**What to work on**
Set the data below down again, exactly, with every picture left out.
##### Data for review
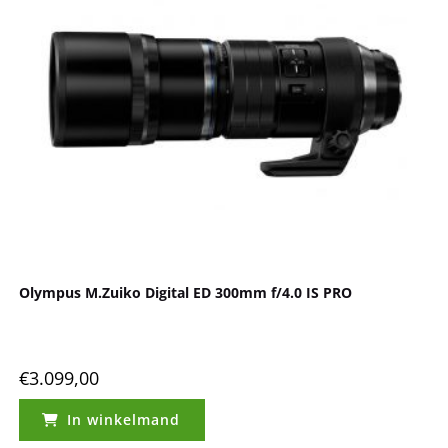
Olympus M.Zuiko Digital ED 300mm f/4.0 IS PRO
€
3.099,00
In winkelmand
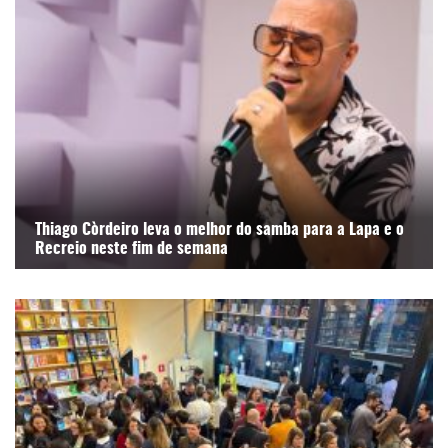
Thiago Còrdeiro leva o melhor do samba para a Lapa e o
Recreio neste fim de semana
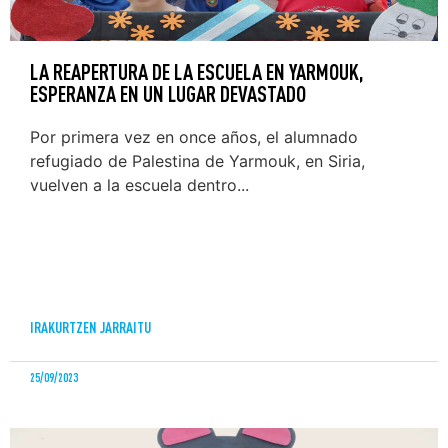
LA REAPERTURA DE LA ESCUELA EN YARMOUK,
ESPERANZA EN UN LUGAR DEVASTADO
Por primera vez en once años, el alumnado
refugiado de Palestina de Yarmouk, en Siria,
vuelven a la escuela dentro...
IRAKURTZEN JARRAITU
25/09/2023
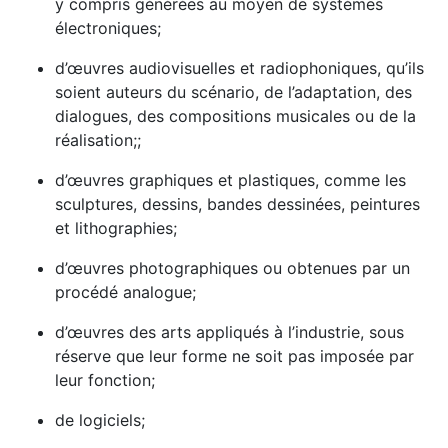
y compris générées au moyen de systèmes
électroniques;
d’œuvres audiovisuelles et radiophoniques, qu’ils
soient auteurs du scénario, de l’adaptation, des
dialogues, des compositions musicales ou de la
réalisation;;
d’œuvres graphiques et plastiques, comme les
sculptures, dessins, bandes dessinées, peintures
et lithographies;
d’œuvres photographiques ou obtenues par un
procédé analogue;
d’œuvres des arts appliqués à l’industrie, sous
réserve que leur forme ne soit pas imposée par
leur fonction;
de logiciels;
##########
**Solution to the exercise**
Olympus M.Zuiko Digital ED 300mm f/4.0 IS PRO
€
3.099,00
In winkelmand
Thiago Còrdeiro leva o melhor do samba para a Lapa e o
Recreio neste fim de semana
LA REAPERTURA DE LA ESCUELA EN YARMOUK,
ESPERANZA EN UN LUGAR DEVASTADO
Por primera vez en once años, el alumnado
refugiado de Palestina de Yarmouk, en Siria,
vuelven a la escuela dentro...
IRAKURTZEN JARRAITU
25/09/2023
y compris générées au moyen de systèmes
électroniques;
d’œuvres audiovisuelles et radiophoniques, qu’ils
soient auteurs du scénario, de l’adaptation, des
dialogues, des compositions musicales ou de la
réalisation;;
d’œuvres graphiques et plastiques, comme les
sculptures, dessins, bandes dessinées, peintures
et lithographies;
d’œuvres photographiques ou obtenues par un
procédé analogue;
d’œuvres des arts appliqués à l’industrie, sous
réserve que leur forme ne soit pas imposée par
leur fonction;
de logiciels;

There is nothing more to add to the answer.